To assemble a wētā mitochondrial genome from raw Illumina short-read paired end data.
- Perform quality assessment of raw short-read data with FastQC.
- Use 01_run_array_subsamp.sl to take a random subsample of the raw data, as the complete data set is very large, and unnecessary to use in its entirety.
- Use 02_run_trimmomatic.sl to perform quality trimming and adapter removal of the subsampled data.
- Pass the processed data to NOVOPlasty for mitogenome assembly with 03c_run_novoplasty.sl. I originally performed this assembly in two batches, using a different reference seed for each. Here I just show the scripts used for a subsequent assembly using the assembled mitogenome as the reference seed.

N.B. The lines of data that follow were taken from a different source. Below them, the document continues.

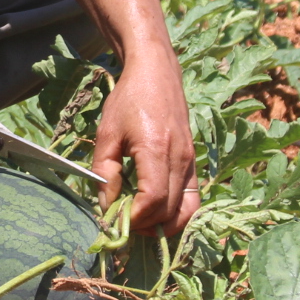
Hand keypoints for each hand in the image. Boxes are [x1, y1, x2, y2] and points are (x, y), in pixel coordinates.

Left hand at [89, 59, 198, 237]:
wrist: (157, 74)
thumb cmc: (129, 99)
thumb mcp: (107, 133)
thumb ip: (105, 171)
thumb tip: (106, 205)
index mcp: (156, 149)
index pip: (153, 199)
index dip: (134, 218)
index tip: (114, 219)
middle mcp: (180, 159)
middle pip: (169, 210)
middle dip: (144, 225)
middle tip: (121, 223)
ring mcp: (191, 162)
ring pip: (186, 211)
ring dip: (164, 225)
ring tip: (140, 222)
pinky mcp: (194, 163)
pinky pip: (193, 200)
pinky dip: (177, 214)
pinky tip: (156, 214)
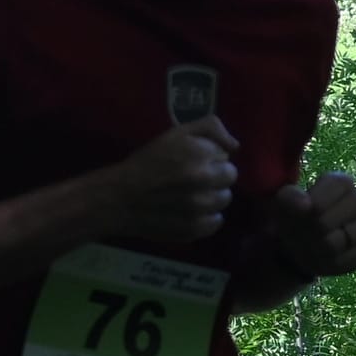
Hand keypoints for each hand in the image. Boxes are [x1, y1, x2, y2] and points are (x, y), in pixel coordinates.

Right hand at [104, 116, 240, 246]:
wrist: (120, 198)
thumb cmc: (147, 162)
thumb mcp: (175, 133)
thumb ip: (209, 128)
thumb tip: (236, 146)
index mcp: (198, 152)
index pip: (225, 155)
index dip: (209, 158)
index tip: (192, 162)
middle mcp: (203, 179)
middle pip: (230, 177)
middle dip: (215, 176)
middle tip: (194, 179)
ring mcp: (200, 206)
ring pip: (224, 199)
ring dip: (212, 196)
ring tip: (191, 195)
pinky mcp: (195, 228)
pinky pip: (216, 222)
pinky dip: (206, 218)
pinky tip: (188, 212)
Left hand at [269, 172, 355, 278]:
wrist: (295, 246)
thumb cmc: (291, 217)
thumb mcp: (282, 204)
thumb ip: (290, 198)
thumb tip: (307, 205)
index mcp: (340, 183)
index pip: (342, 184)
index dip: (321, 199)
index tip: (304, 211)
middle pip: (354, 205)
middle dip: (324, 222)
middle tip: (308, 230)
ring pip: (354, 233)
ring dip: (327, 243)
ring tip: (313, 245)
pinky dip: (334, 260)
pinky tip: (323, 258)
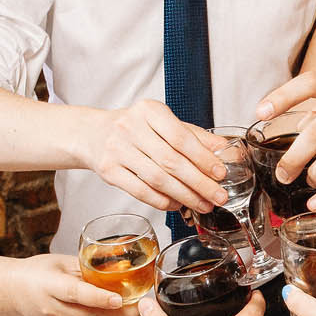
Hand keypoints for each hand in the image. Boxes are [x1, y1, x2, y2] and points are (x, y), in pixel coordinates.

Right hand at [11, 253, 137, 315]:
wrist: (13, 291)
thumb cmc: (36, 272)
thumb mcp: (60, 261)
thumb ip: (85, 267)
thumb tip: (114, 268)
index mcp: (50, 285)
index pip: (77, 293)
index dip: (99, 297)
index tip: (119, 299)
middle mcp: (52, 308)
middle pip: (89, 314)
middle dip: (118, 313)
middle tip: (139, 306)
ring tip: (134, 312)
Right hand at [86, 100, 227, 211]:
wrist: (93, 134)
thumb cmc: (133, 128)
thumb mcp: (162, 122)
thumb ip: (192, 135)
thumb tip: (223, 149)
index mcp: (149, 111)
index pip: (181, 137)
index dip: (203, 158)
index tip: (220, 173)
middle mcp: (130, 127)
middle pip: (171, 161)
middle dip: (199, 183)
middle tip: (218, 196)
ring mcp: (117, 150)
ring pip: (158, 179)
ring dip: (184, 196)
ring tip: (202, 204)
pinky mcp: (109, 171)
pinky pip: (141, 191)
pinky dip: (162, 201)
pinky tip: (177, 204)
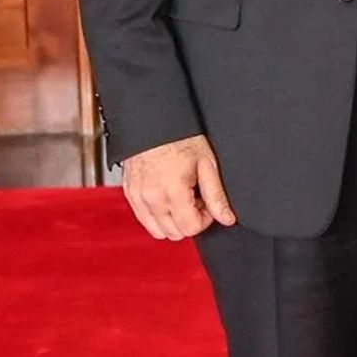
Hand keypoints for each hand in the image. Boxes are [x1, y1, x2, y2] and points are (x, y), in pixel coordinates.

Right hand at [121, 134, 236, 240]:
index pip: (191, 228)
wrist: (154, 122)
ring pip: (158, 231)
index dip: (205, 218)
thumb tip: (227, 217)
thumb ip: (216, 195)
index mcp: (172, 191)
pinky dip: (157, 215)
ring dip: (173, 220)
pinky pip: (144, 219)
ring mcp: (138, 197)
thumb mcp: (206, 163)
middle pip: (174, 233)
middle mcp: (152, 198)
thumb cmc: (180, 138)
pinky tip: (167, 196)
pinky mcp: (130, 194)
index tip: (206, 202)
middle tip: (195, 197)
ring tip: (181, 196)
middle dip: (189, 219)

- Map the processed subsample to the assembled mitogenome to check for errors with 04b_run_fastq_pipeline_loop_mtmodern.sl, a SLURM wrapper for 04a_fastq_pipeline_loop_modern_WGS.2.5.sh. This requires 05_make_coverage_plots2.0.R. This part of the pipeline is based on that produced by Sophie Cameron-Christie and Edana Lord for use in the Matisoo-Smith lab at the University of Otago.
- Continue assessment of quality and completeness with the online tools MITOS2 and tRNAscan-SE.